[Nory] liked when things had layers—the earth has layers, the trunk of a tree has layers, the atmosphere has layers. A conker has layers, too. It has a green spiky outer layer and a very shiny wonderful layer which is the conker itself, which is like the finest smoothest wood in a very precious table or the knob of a chair or something like that, in a great palace like Ickworth House, where the floorboards are curved. (They were somehow bent into curves with the help of steam engines, which pleased Littleguy.) And then inside that there's the growing part of the conker, which is like the nerve of the tooth. Sometimes you can find a double-conker. 'Conker' is the English way of saying horse chestnut, and it's a very good way because they can suddenly conk you on the head.

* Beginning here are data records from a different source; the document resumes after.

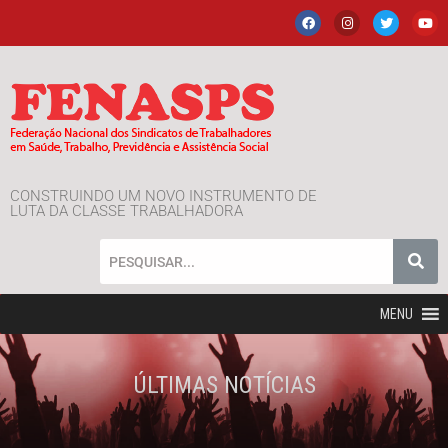
CONSTRUINDO UM NOVO INSTRUMENTO DE
LUTA DA CLASSE TRABALHADORA
MENU
ÚLTIMAS NOTÍCIAS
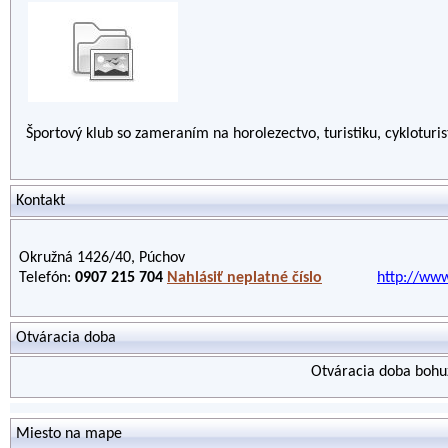
Športový klub so zameraním na horolezectvo, turistiku, cykloturist
Kontakt
Okružná 1426/40, Púchov
Telefón:
0907 215 704
Nahlásiť neplatné číslo
http://www
Otváracia doba
Otváracia doba bohuž
Miesto na mape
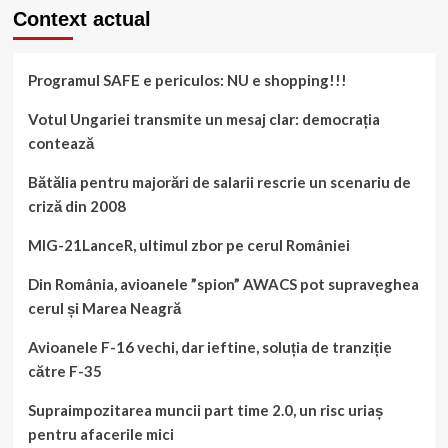
articole
risipesc
Context actual
incertitudinea.
Bugetul,
un
Programul SAFE e periculos: NU e shopping!!!
test
al
Votul Ungariei transmite un mesaj clar: democrația
seriozității.
contează
Bătălia pentru majorări de salarii rescrie un scenariu de
criză din 2008
MIG-21LanceR, ultimul zbor pe cerul României
Din România, avioanele ”spion” AWACS pot supraveghea
cerul și Marea Neagră
Avioanele F-16 vechi, dar ieftine, soluția de tranziție
către F-35
Supraimpozitarea muncii part time 2.0, un risc uriaș
pentru afacerile mici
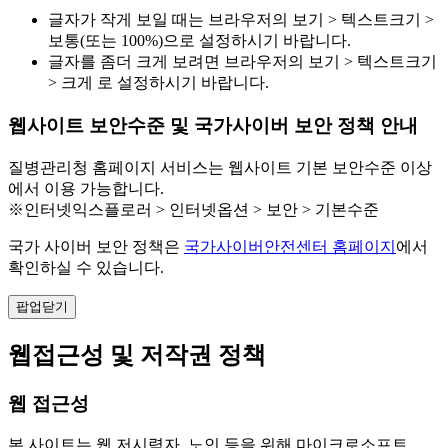
글자가 작게 보일 때는 브라우저의 보기 > 텍스트크기 >
보통(또는 100%)으로 설정하시기 바랍니다.
글자를 좀더 크게 보려면 브라우저의 보기 > 텍스트크기
> 크게 로 설정하시기 바랍니다.
웹사이트 보안수준 및 국가사이버 보안 정책 안내
질병관리청 홈페이지 서비스는 웹사이트 기본 보안수준 이상
에서 이용 가능합니다.
※인터넷익스플로러 > 인터넷옵션 > 보안 > 기본수준
국가 사이버 보안 정책은
국가사이버안전센터 홈페이지
에서
확인하실 수 있습니다.
팝업닫기
웹접근성 및 저작권 정책
웹 접근성
본 사이트는 웹 저시력자, 노인 등을 위해 마이크로소프트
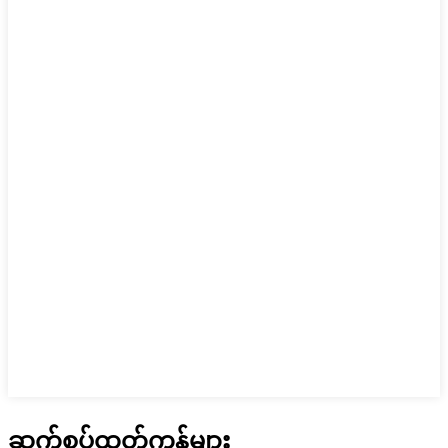
ဆက်စပ်ထုတ်ကုန်များ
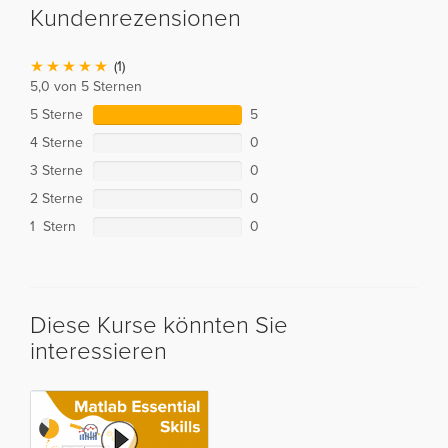
Kundenrezensionen
(1)
5,0 von 5 Sternen
5 Sterne
5
4 Sterne
0
3 Sterne
0
2 Sterne
0
1 Stern
0
Diese Kurse könnten Sie
interessieren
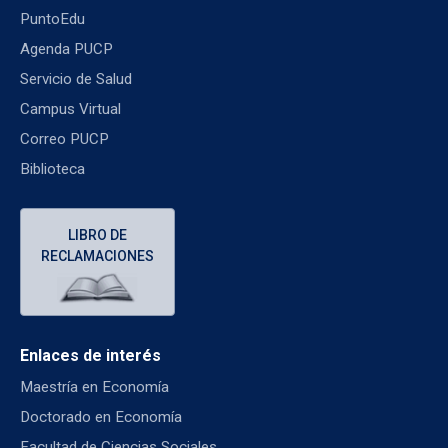
PuntoEdu
Agenda PUCP
Servicio de Salud
Campus Virtual
Correo PUCP
Biblioteca
LIBRO DE
RECLAMACIONES
Enlaces de interés
Maestría en Economía
Doctorado en Economía
Facultad de Ciencias Sociales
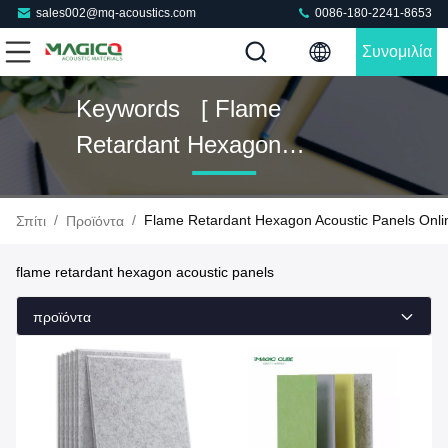
sales002@mq-acoustics.com
0086-180-2241-8653
Συνομιλία
Τώρα
Keywords [ Flame
Retardant Hexagon
Acoustic Panels ] Match 15
Προϊόντα
/
/
Flame Retardant Hexagon Acoustic Panels Onli
Σπίτι
Προϊόντα
flame retardant hexagon acoustic panels
προϊόντα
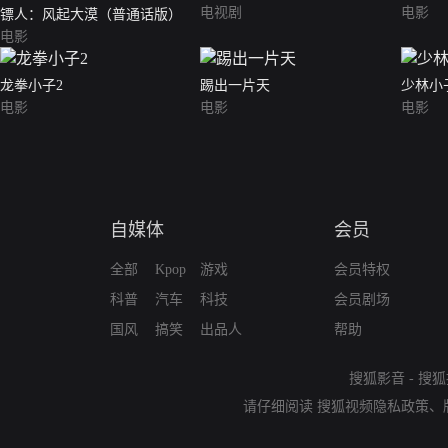
电视剧
电影
镖人：风起大漠（普通话版）
电影
龙拳小子2
踢出一片天
少林小
电影
电影
电影
自媒体
会员
全部
Kpop
游戏
会员特权
科普
汽车
科技
会员剧场
国风
搞笑
出品人
帮助
搜狐影音
-
搜狐
请仔细阅读
搜狐视频隐私政策
、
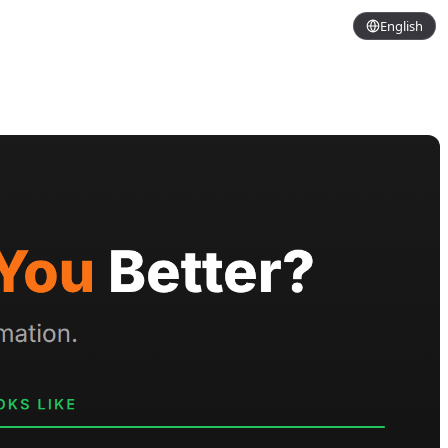
English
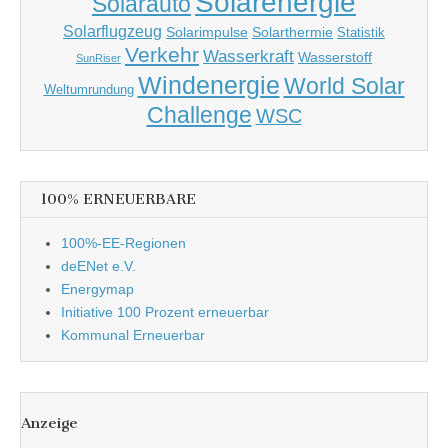
Solarenergie
Solarauto
Solarflugzeug
Solarimpulse
Solarthermie
Statistik
Verkehr
Wasserkraft
Wasserstoff
SunRiser
Windenergie
World Solar
Weltumrundung
Challenge
WSC
100% ERNEUERBARE
100%-EE-Regionen
deENet e.V.
Energymap
Initiative 100 Prozent erneuerbar
Kommunal Erneuerbar
Anzeige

-Nicholson Baker, The Everlasting Story of Nory, 74.
2 comments:
I love conkers, aka horse chestnuts, aka buckeyes. We found a whole crop outside Williston one year, and every Fall I'm on the lookout for more, but with no success. Yet. To construct an analogy, conkers are to Autumn as blue sea glass is to the ocean.
I remember the buckeyes! I also remember my overpowering urge was to throw them at someone, anyone. They're just so throwable! But I resisted hocking them at you and instead threw them a the mighty bricks of Williston. Bricks don't bruise.